A família destaca ainda que “outro ponto que nos causa estranheza e apreensão enquanto familiares do médico Júlio César é a nota trazer uma declaração do delegado Ernandes Reis Santos Júnior, coordenador da 14ª Coorpin/Irecê, afirmando que ‘o mandante do homicídio alegou que a vítima teria cometido um suposto assédio a sua esposa e por esse motivo determinou a morte do médico’. Ora, se a Polícia Civil ainda está em busca do mandante, como ele poderia ter alegado esta motivação?”.
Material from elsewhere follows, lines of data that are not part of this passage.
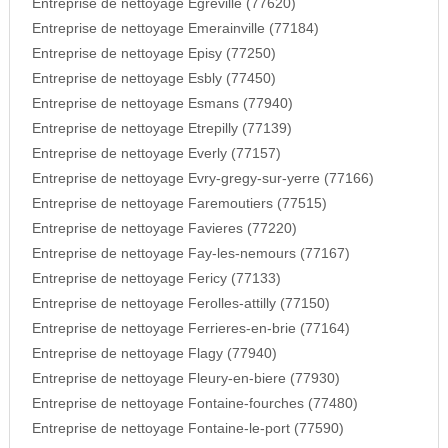
Entreprise de nettoyage Egreville (77620)
Entreprise de nettoyage Emerainville (77184)
Entreprise de nettoyage Episy (77250)
Entreprise de nettoyage Esbly (77450)
Entreprise de nettoyage Esmans (77940)
Entreprise de nettoyage Etrepilly (77139)
Entreprise de nettoyage Everly (77157)
Entreprise de nettoyage Evry-gregy-sur-yerre (77166)
Entreprise de nettoyage Faremoutiers (77515)
Entreprise de nettoyage Favieres (77220)
Entreprise de nettoyage Fay-les-nemours (77167)
Entreprise de nettoyage Fericy (77133)
Entreprise de nettoyage Ferolles-attilly (77150)
Entreprise de nettoyage Ferrieres-en-brie (77164)
Entreprise de nettoyage Flagy (77940)
Entreprise de nettoyage Fleury-en-biere (77930)
Entreprise de nettoyage Fontaine-fourches (77480)
Entreprise de nettoyage Fontaine-le-port (77590)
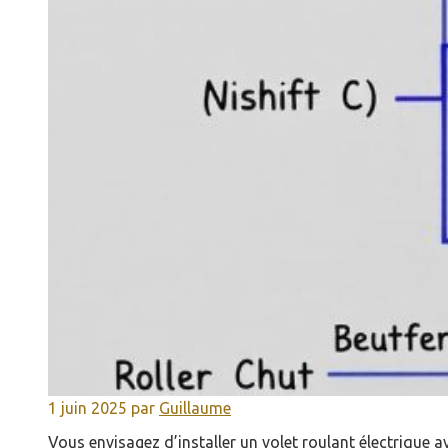
1 juin 2025
par
Guillaume
Vous envisagez d’installer un volet roulant électrique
“Também nos assusta o fato de ver uma acusação extremamente grave e difamatória obtida a partir da fala de um criminoso – executor dos disparos que covardemente ceifaram a vida de Júlio César sem qualquer chance de defesa – divulgada em uma nota oficial da Polícia Civil e disseminada por veículos de comunicação de todo o país como verdade irrefutável”, acrescenta a nota.

“Neste sentido, a família do médico Júlio César de Queiroz Teixeira vem a público reiterar a confiança no trabalho da Polícia Civil e, ao mesmo tempo, solicitar a retificação da nota de forma que ela expresse a veracidade do atual momento das investigações”.

“Nos últimos 20 anos, Júlio César de Queiroz Teixeira exerceu a medicina com extrema dedicação, honestidade e ética. Não podemos permitir que, após a sua morte, a fala de um criminoso seja suficiente para manchar toda uma trajetória de serviços prestados à saúde da população brasileira”, finaliza os familiares.